Paul himself answers the question by reminding his readers that “we were not idle when we were with you, and we did not eat anyone’s bread without paying for it; but with toil and labor we worked night and day, so that we might not be a burden to any of you” (2 Thessalonians 3:7-8).
So, when does it all end? Over the millennia, people have wrestled with an answer. Predictions were replete with times and dates, and often fueled by apocalyptic fervor, antisemitism, or charismatic — if not psychotic — seers. It could be fairly argued that Paul and John both believed the end would come in their lifetimes or very soon after (though neither stated this clearly). The first announced prediction came about 160 years after Christ’s death when Hippolytus in ~ 195 AD picked 500 AD as the return. Since then, the hits just keep on coming. Hilary of Poitiers, Martin of Tours, Gregory of Tours, scores of religious leaders at the turn of the millennium (1000, 1700, 1800, 1900), Pope Innocent III, Joachim of Fiore, the painter Botticelli, radical reformer Thomas Müntzer, and many others all claimed to know when the Lord was coming again. Even Martin Luther insisted the return would happen no later than 1600.
The most famous example of the 19th century was the case of William Miller. The Millerites expected the second coming to occur on April 28, 1843, or at the end of 1843. Didn’t happen.
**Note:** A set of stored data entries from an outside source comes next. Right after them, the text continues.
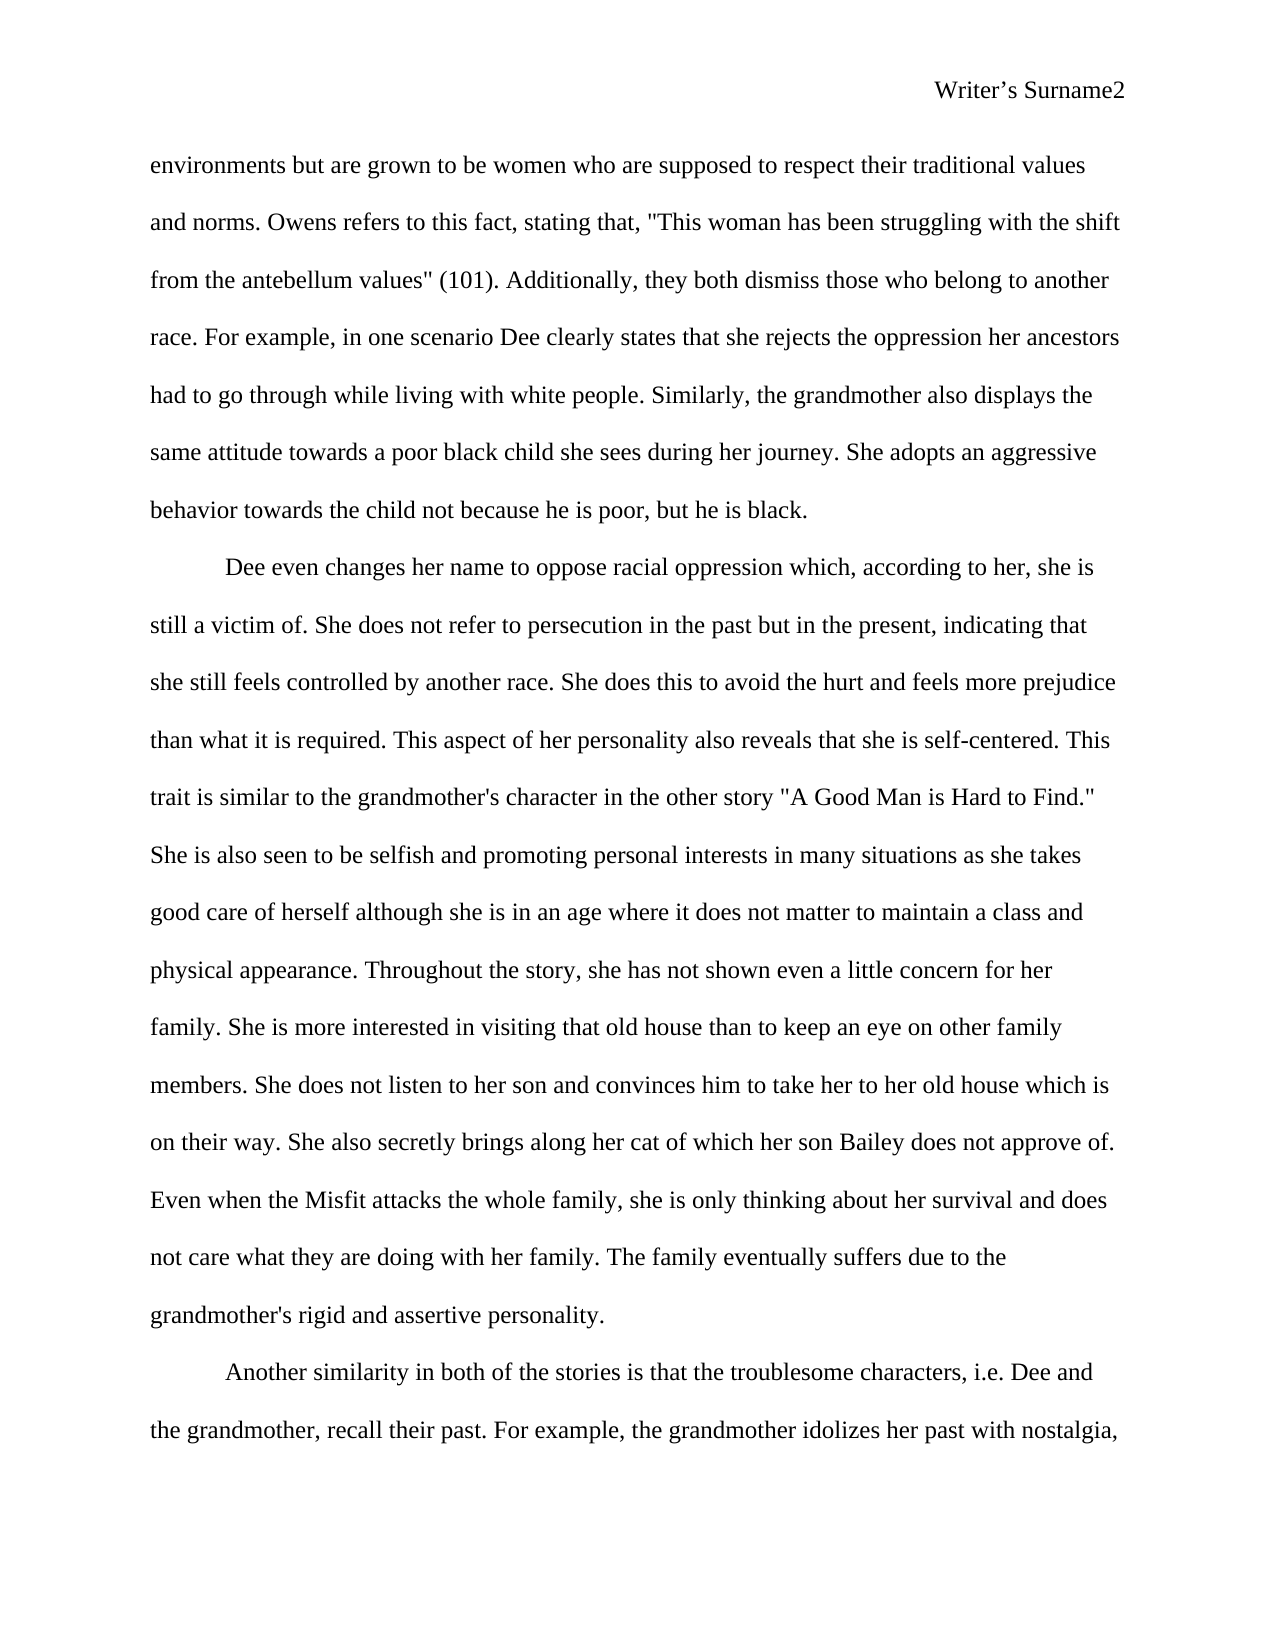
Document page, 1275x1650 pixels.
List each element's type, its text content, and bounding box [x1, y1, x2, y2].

text Dee even changes her name to oppose racial oppression which, according to her, she is still a victim of. She does not refer to persecution in the past but in the present, indicating that she still feels controlled by another race. She does this to avoid the hurt and feels more prejudice than what it is required. This aspect of her personality also reveals that she is self-centered. This trait is similar to the grandmother's character in the other story "A Good Man is Hard to Find." She is also seen to be selfish and promoting personal interests in many situations as she takes good care of herself although she is in an age where it does not matter to maintain a class and physical appearance. Throughout the story, she has not shown even a little concern for her family. She is more interested in visiting that old house than to keep an eye on other family members. She does not listen to her son and convinces him to take her to her old house which is on their way. She also secretly brings along her cat of which her son Bailey does not approve of. Even when the Misfit attacks the whole family, she is only thinking about her survival and does not care what they are doing with her family. The family eventually suffers due to the grandmother's rigid and assertive personality. [150, 552, 1125, 1329]
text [150, 1357, 1125, 1444]
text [150, 150, 1125, 524]
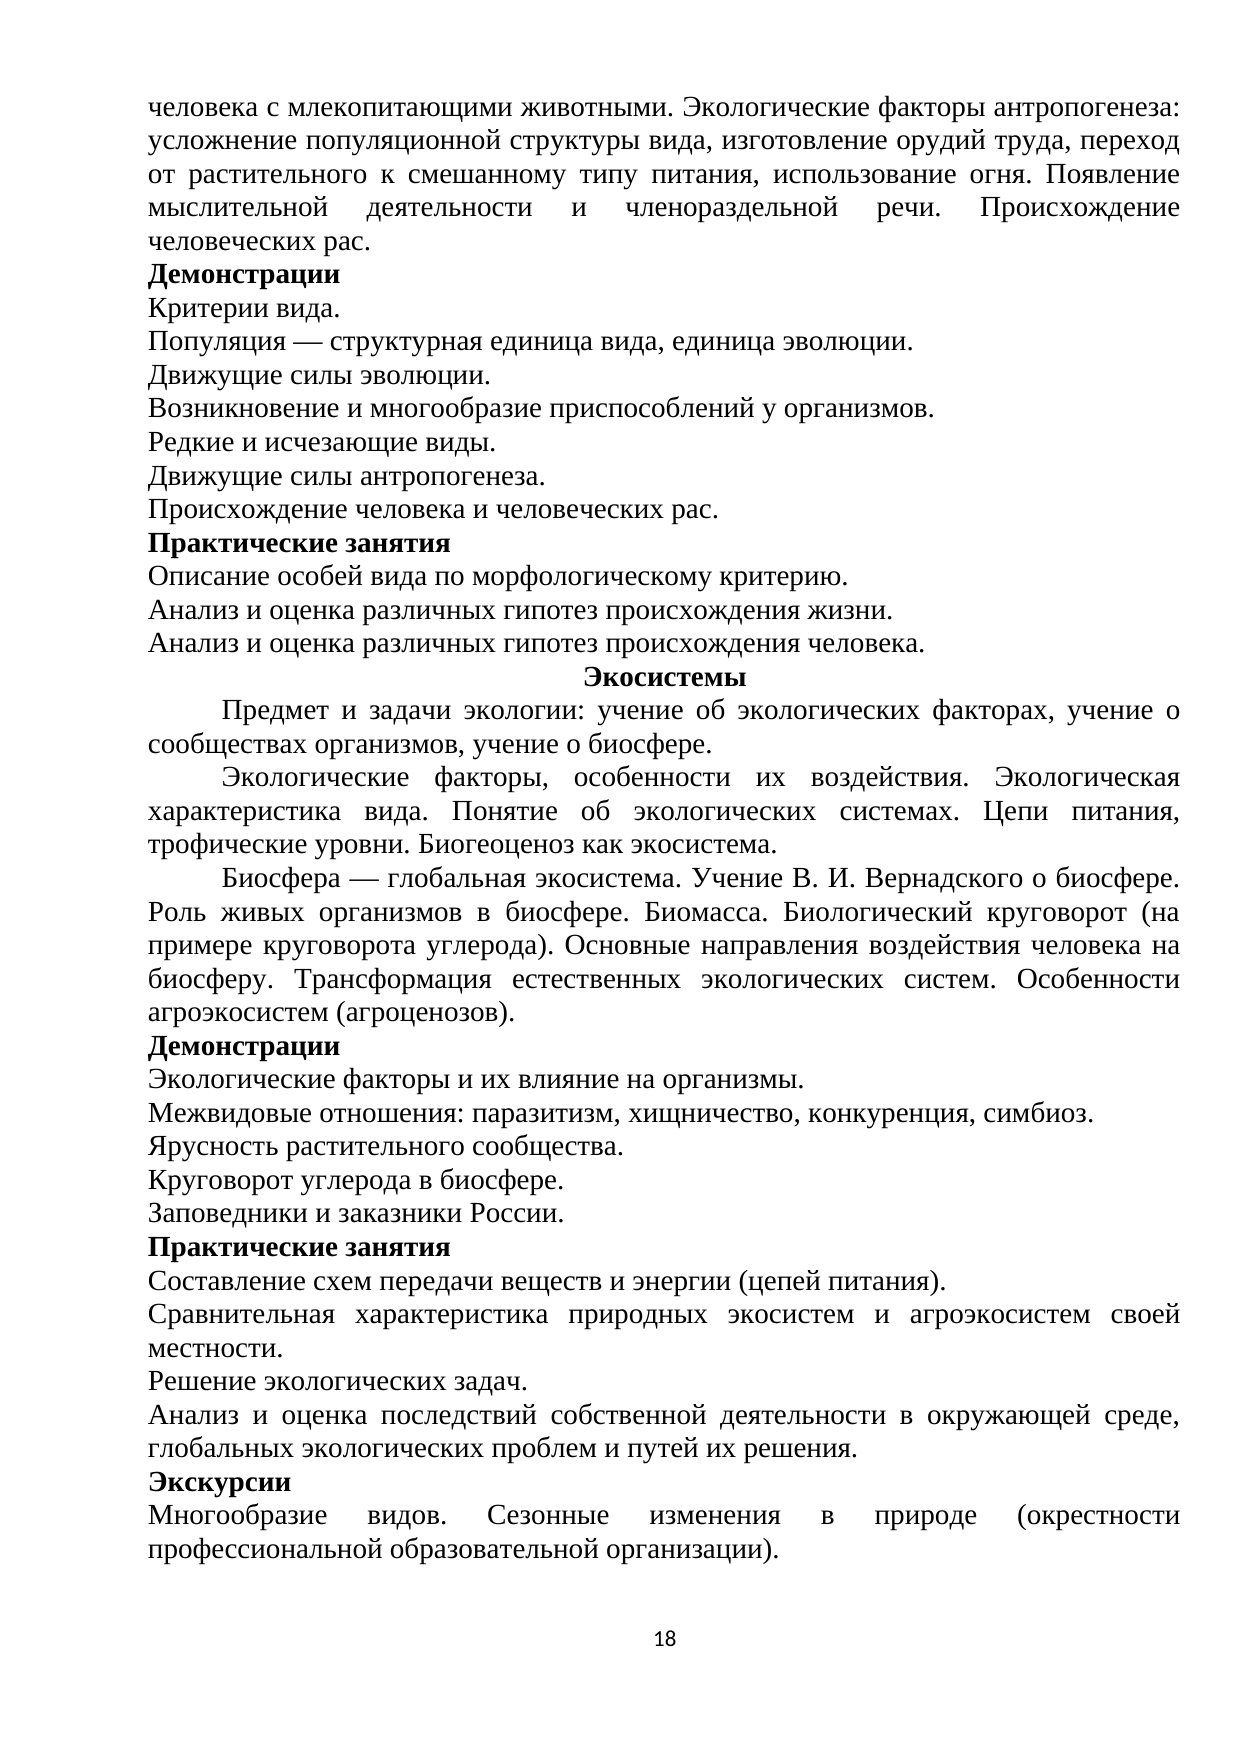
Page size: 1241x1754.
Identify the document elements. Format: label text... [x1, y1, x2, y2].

text Заповедники и заказники России. [148, 1196, 1181, 1229]
text Редкие и исчезающие виды. [148, 424, 1181, 458]
text Многообразие видов. Сезонные изменения в природе (окрестности профессиональной образовательной организации). [148, 1497, 1181, 1564]
text Описание особей вида по морфологическому критерию. [148, 558, 1181, 592]
text Экологические факторы, особенности их воздействия. Экологическая характеристика вида. Понятие об экологических системах. Цепи питания, трофические уровни. Биогеоценоз как экосистема. [148, 759, 1181, 860]
text Анализ и оценка последствий собственной деятельности в окружающей среде, глобальных экологических проблем и путей их решения. [148, 1397, 1181, 1464]
text Экологические факторы и их влияние на организмы. [148, 1061, 1181, 1095]
text Демонстрации [148, 1028, 1181, 1061]
text Круговорот углерода в биосфере. [148, 1162, 1181, 1196]
text Движущие силы эволюции. [148, 357, 1181, 391]
text Практические занятия [148, 1229, 1181, 1263]
text Составление схем передачи веществ и энергии (цепей питания). [148, 1263, 1181, 1296]
text Практические занятия [148, 525, 1181, 558]
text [148, 89, 1181, 256]
text Сравнительная характеристика природных экосистем и агроэкосистем своей местности. [148, 1296, 1181, 1363]
text Анализ и оценка различных гипотез происхождения жизни. [148, 592, 1181, 625]
text Возникновение и многообразие приспособлений у организмов. [148, 391, 1181, 424]
text Межвидовые отношения: паразитизм, хищничество, конкуренция, симбиоз. [148, 1095, 1181, 1128]
text Предмет и задачи экологии: учение об экологических факторах, учение о сообществах организмов, учение о биосфере. [148, 692, 1181, 759]
text Биосфера — глобальная экосистема. Учение В. И. Вернадского о биосфере. Роль живых организмов в биосфере. Биомасса. Биологический круговорот (на примере круговорота углерода). Основные направления воздействия человека на биосферу. Трансформация естественных экологических систем. Особенности агроэкосистем (агроценозов). [148, 860, 1181, 1028]
text Движущие силы антропогенеза. [148, 458, 1181, 491]
text Ярусность растительного сообщества. [148, 1128, 1181, 1162]
text Критерии вида. [148, 290, 1181, 323]
text Экосистемы [148, 659, 1181, 692]
text Популяция — структурная единица вида, единица эволюции. [148, 323, 1181, 357]
text Анализ и оценка различных гипотез происхождения человека. [148, 625, 1181, 659]
text Решение экологических задач. [148, 1363, 1181, 1397]
text Происхождение человека и человеческих рас. [148, 491, 1181, 525]
text Демонстрации [148, 256, 1181, 290]
text Экскурсии [148, 1464, 1181, 1497]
So, they recalculated. After Christ did not return on March 21, 1844, the Millerites recalculated yet again and came up with October 22. Ultimately, the disheartened group realized that they had absolutely no idea when the second coming would occur, and the associated depression was known as the Great Disappointment.
But 19th century idlers and busybodies, to use the apostle’s language, were mere ripples in the apocalyptic sea compared to the typhoons of catastrophe envisioned by the soothsayers of the 20th century — Herbert W. Armstrong, Pat Robertson, Jeane Dixon, Hal Lindsey, Chuck Smith, and Harold Camping, to name a few. All of them, like the Millerites, took several stabs at it before giving up or being forced to quit because they died.
What’s a fine, upstanding Christian to do as these end times keep going on and on? Sometimes it’s so obvious that we can’t see it staring at us. To live in vigilance means that Christians must do the tasks they have been assigned to do, like the 10 bridesmaids or the three servants.
According to Matthew’s gospel, those tasks include:
- bearing witness to God’s kingdom by welcoming the stranger (vv. 31-46),
- feeding the hungry (vv. 31-46),
- visiting the sick and imprisoned (vv. 31-46), and
- making disciples in all the world (28:19-20).
It’s all there. In the same chapter. Do these four things — actions that could fall under the category of loving one’s neighbor — and you can be assured that when the Lord comes, there will be oil in your lamps.
No one will catch you napping. You will not be embarrassed before your Lord or your neighbors. No instant karma for you.
Rather, you will hear the bridegroom say, “Come, you that are blessed by my Father, inherit the kingdom prepared for you from the foundation of the world” (v. 34). Amen.